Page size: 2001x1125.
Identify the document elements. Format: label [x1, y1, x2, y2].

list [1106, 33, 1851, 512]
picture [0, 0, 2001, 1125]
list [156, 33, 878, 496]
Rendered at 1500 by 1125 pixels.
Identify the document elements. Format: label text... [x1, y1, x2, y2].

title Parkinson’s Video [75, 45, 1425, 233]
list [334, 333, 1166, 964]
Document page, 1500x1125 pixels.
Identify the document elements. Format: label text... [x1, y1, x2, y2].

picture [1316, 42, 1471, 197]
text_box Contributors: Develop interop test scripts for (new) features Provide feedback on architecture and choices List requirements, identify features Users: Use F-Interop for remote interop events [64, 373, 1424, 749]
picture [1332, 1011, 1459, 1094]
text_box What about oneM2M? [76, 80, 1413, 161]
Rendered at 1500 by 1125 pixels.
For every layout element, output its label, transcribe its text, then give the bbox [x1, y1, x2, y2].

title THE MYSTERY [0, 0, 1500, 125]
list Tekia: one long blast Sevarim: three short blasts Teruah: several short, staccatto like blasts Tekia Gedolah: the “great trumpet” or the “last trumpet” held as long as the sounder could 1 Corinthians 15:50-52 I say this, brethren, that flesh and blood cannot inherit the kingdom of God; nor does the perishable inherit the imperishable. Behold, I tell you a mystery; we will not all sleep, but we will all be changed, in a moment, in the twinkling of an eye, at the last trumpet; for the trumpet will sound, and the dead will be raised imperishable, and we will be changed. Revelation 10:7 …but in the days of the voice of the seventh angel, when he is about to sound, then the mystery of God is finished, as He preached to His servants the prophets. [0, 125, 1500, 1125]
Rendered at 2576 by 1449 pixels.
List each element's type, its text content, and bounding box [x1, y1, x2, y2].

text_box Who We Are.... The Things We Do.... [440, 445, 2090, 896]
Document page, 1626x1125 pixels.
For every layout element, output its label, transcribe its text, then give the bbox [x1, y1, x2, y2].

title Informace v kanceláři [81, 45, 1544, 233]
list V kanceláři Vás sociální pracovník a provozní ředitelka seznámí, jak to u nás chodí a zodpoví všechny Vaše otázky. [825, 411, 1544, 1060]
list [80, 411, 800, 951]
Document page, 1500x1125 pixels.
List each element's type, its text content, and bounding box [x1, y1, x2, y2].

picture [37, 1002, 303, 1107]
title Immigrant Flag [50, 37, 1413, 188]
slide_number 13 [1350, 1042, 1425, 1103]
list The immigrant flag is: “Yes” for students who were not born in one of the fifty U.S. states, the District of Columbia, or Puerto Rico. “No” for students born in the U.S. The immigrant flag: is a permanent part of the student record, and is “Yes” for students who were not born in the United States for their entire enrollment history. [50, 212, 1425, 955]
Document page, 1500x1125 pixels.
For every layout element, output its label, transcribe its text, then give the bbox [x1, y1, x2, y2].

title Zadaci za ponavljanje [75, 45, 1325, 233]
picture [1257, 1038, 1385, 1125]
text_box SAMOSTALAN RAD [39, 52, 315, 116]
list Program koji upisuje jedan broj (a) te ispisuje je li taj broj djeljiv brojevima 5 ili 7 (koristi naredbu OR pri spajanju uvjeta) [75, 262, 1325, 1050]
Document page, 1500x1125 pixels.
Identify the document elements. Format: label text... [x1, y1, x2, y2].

* What to produce
Nothing in the records should be left out; write all of them out again exactly.

* Response box
Page size: 2001x1125.
Identify the document elements. Format: label [x1, y1, x2, y2].

list [1106, 33, 1851, 512]
picture [0, 0, 2001, 1125]
list [156, 33, 878, 496]
Rendered at 1500 by 1125 pixels.
Identify the document elements. Format: label text... [x1, y1, x2, y2].

title Parkinson’s Video [75, 45, 1425, 233]
list [334, 333, 1166, 964]
Document page, 1500x1125 pixels.
Identify the document elements. Format: label text... [x1, y1, x2, y2].

picture [1316, 42, 1471, 197]
text_box Contributors: Develop interop test scripts for (new) features Provide feedback on architecture and choices List requirements, identify features Users: Use F-Interop for remote interop events [64, 373, 1424, 749]
picture [1332, 1011, 1459, 1094]
text_box What about oneM2M? [76, 80, 1413, 161]
Rendered at 1500 by 1125 pixels.
For every layout element, output its label, transcribe its text, then give the bbox [x1, y1, x2, y2].

title THE MYSTERY [0, 0, 1500, 125]
list Tekia: one long blast Sevarim: three short blasts Teruah: several short, staccatto like blasts Tekia Gedolah: the “great trumpet” or the “last trumpet” held as long as the sounder could 1 Corinthians 15:50-52 I say this, brethren, that flesh and blood cannot inherit the kingdom of God; nor does the perishable inherit the imperishable. Behold, I tell you a mystery; we will not all sleep, but we will all be changed, in a moment, in the twinkling of an eye, at the last trumpet; for the trumpet will sound, and the dead will be raised imperishable, and we will be changed. Revelation 10:7 …but in the days of the voice of the seventh angel, when he is about to sound, then the mystery of God is finished, as He preached to His servants the prophets. [0, 125, 1500, 1125]
Rendered at 2576 by 1449 pixels.
List each element's type, its text content, and bounding box [x1, y1, x2, y2].

text_box Who We Are.... The Things We Do.... [440, 445, 2090, 896]
Document page, 1626x1125 pixels.
For every layout element, output its label, transcribe its text, then give the bbox [x1, y1, x2, y2].

title Informace v kanceláři [81, 45, 1544, 233]
list V kanceláři Vás sociální pracovník a provozní ředitelka seznámí, jak to u nás chodí a zodpoví všechny Vaše otázky. [825, 411, 1544, 1060]
list [80, 411, 800, 951]
Document page, 1500x1125 pixels.
List each element's type, its text content, and bounding box [x1, y1, x2, y2].

picture [37, 1002, 303, 1107]
title Immigrant Flag [50, 37, 1413, 188]
slide_number 13 [1350, 1042, 1425, 1103]
list The immigrant flag is: “Yes” for students who were not born in one of the fifty U.S. states, the District of Columbia, or Puerto Rico. “No” for students born in the U.S. The immigrant flag: is a permanent part of the student record, and is “Yes” for students who were not born in the United States for their entire enrollment history. [50, 212, 1425, 955]
Document page, 1500x1125 pixels.
For every layout element, output its label, transcribe its text, then give the bbox [x1, y1, x2, y2].

title Zadaci za ponavljanje [75, 45, 1325, 233]
picture [1257, 1038, 1385, 1125]
text_box SAMOSTALAN RAD [39, 52, 315, 116]
list Program koji upisuje jedan broj (a) te ispisuje je li taj broj djeljiv brojevima 5 ili 7 (koristi naredbu OR pri spajanju uvjeta) [75, 262, 1325, 1050]
Document page, 1500x1125 pixels.
Identify the document elements. Format: label text... [x1, y1, x2, y2].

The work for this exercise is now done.